‘You won’t be able to compete anymore,’ is the beginning of the lump in your throat traveling down to the pit of your stomach.
More and more, professional athletes are discussing the health issues that have left them with no choice but to walk away from the language they’ve spoken all of their lives. But as a current or former university athlete, it’s never the wrong time to look back on what your craft has built for your future.
Take a cue from former Vancouver Canucks defenseman Derek Dorsett. Dorsett was forced into a quick retirement after spinal cord issues left him in no shape to continue his career in the NHL. That shouldn’t be any reason to cut Dorsett’s achievements down, though. The hockey globetrotter was drafted by the Columbus Blue Jackets in 2006 and played for Austria’s Salzburg EC in 2012. Dedicated to his craft, Dorsett played 10 seasons in the NHL, and was awarded with the Fred J. Hume Award in 2015 and 2018.
Many athletes have never experienced the deck of cards Craig Cunningham was handed either. In 2016, Cunningham suffered an acute cardiac arrest on the ice before the start of an AHL game. With talent and four seasons in the NHL under his belt, Cunningham is making the most of his knowledge as a pro scout for the Arizona Coyotes — a newfound occupation most could only dream of.
Student athletics are no different, especially if you are fresh off the ice. The NHL has recently been developing new and young players, which is your cue to remind yourself of who you played well against or scored on between the pipes. The coolest men and women are the ones with the clipboards in the audience — trust me, official and Will Smith à la Men in Black doesn’t even begin to describe them.
Physicians aren’t the last face that all athletes see before deciding to retire. Take Nashville Predators former captain Mike Fisher, for example. Fisher announced his retirement for the second time in his 18th NHL season in May this year. At the end of last summer, he’d said that choosing to walk away from the game was a hard decision, but that it seemed right. His comeback was propelled by the possibility of the Predators winning the Stanley Cup this past season. But as time progressed, it seemed his lengthy NHL legacy was all he needed, stating that “I’ve milked this cow as long as it’ll go.”

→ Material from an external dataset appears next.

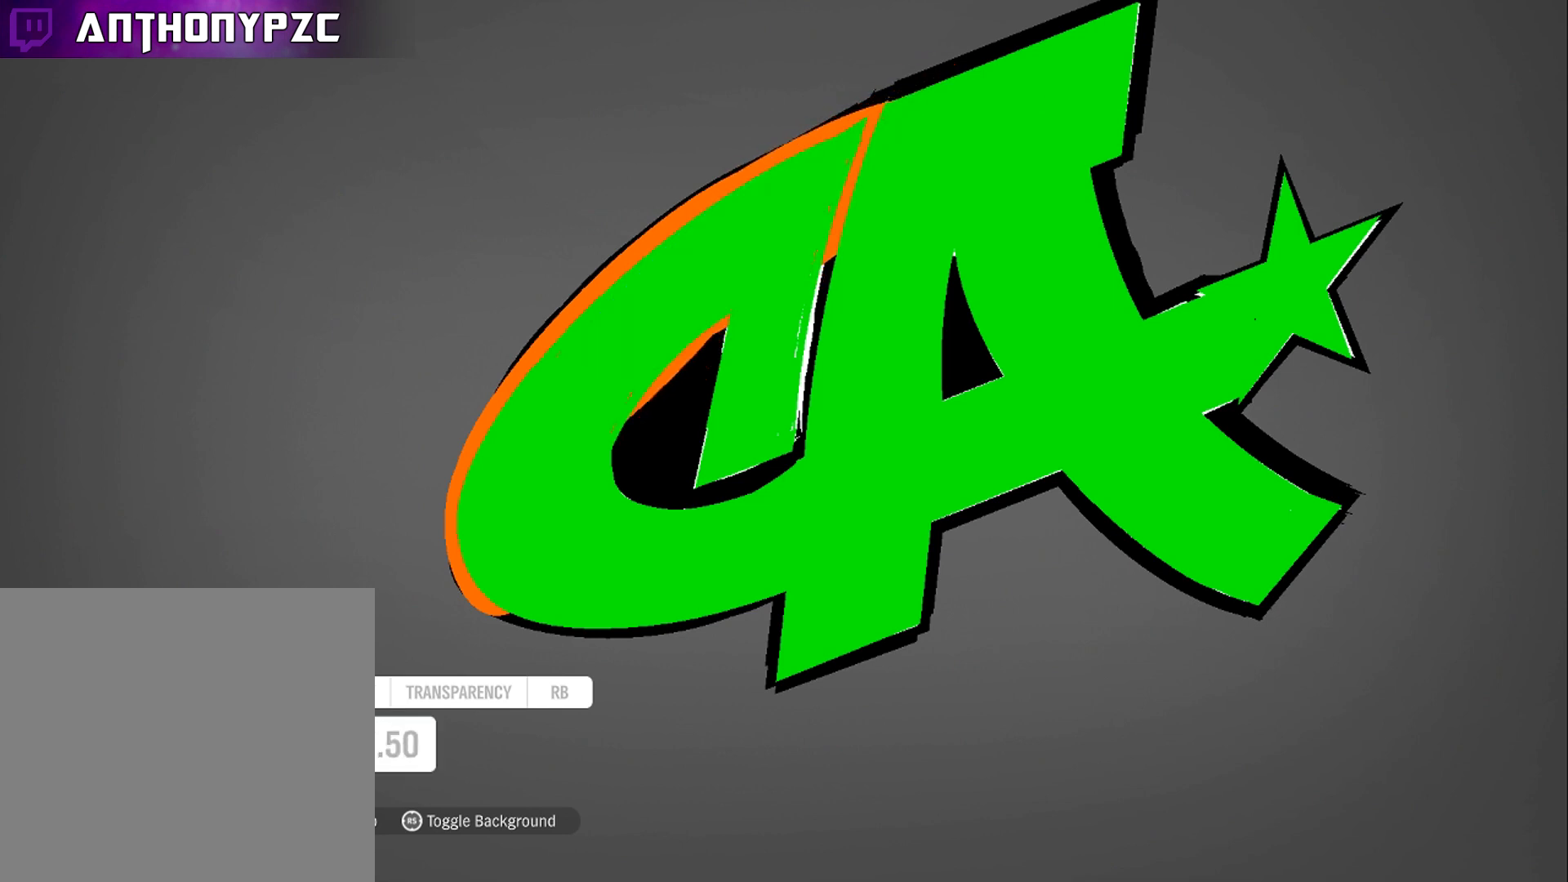
{"buttons": [], "left_stick": "center", "right_stick": "center", "events": [[200, "left_stick", "up"], [367, "left_stick", "center"]]}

If you are a Jack or Jill of all trades, you may relate to Chad Brownlee a little bit more. Drafted by the Vancouver Canucks in 2003, the 34-year-old found his true passion outside of the barn. Well, maybe not exactly. After leaving the ice due to injuries, Brownlee now has six Canadian Country Music Association Award nominations and nine top-10 singles. His fate in country music was likely going to happen one way or another.

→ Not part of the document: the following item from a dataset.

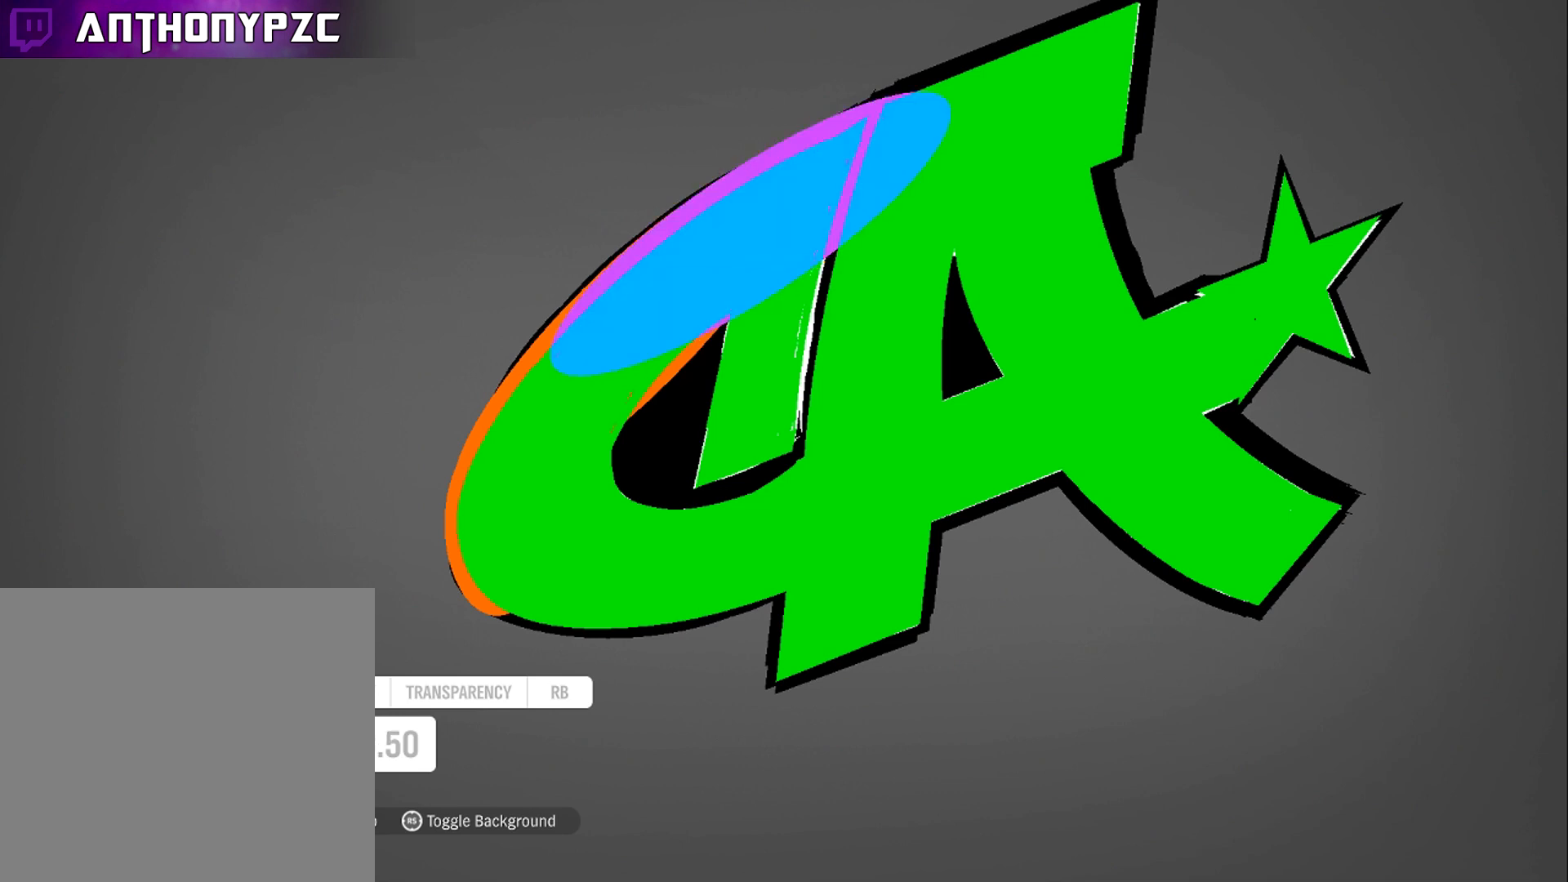
{"buttons": [], "left_stick": "center", "right_stick": "center", "events": [[133, "left_stick", "down"], [267, "left_stick", "center"]]}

As a student athlete, you don’t have to drop your guitar or your love for design to fulfill your sports psyche. Being dedicated to the game can land you exactly where you need to be, but who’s to say you can’t balance a little something else too?
Another misconception about being an athlete is that you can’t pick anything too time consuming in university. Myron Rolle, drafted by the Tennessee Titans in 2010, is a prime candidate to squash those negative notions.
Rolle impressively landed a neurosurgery residency at Harvard Medical School after joining the field to explore his concerns about concussions in the NFL. He now serves as a mentor, educating younger players on equipment to avoid brain injury.
The list of pro athletes thriving in retirement doesn’t end there. With determination like Rolle’s, you could not only prevent future accidents in other people’s lives, but your background in sports could also help with research and education. Ever thought of sitting on the board of a choice foundation or council? You could also start workshops or lend your skills as a sports broadcaster, or even join The Varsity as a writer!
As a former pupil of your craft, you don’t have to strip yourself of the athlete title. Training your whole life is something to take great pride in and creates a whole new set of avenues you could venture into. If you sit with the thought for even just a minute, it’s an extremely great quality to have — even if the pro league isn’t cutting a piece in your résumé.
If I could give you any advice on considering the highway of careers, it would be to take the long way home — it’s a beautiful one.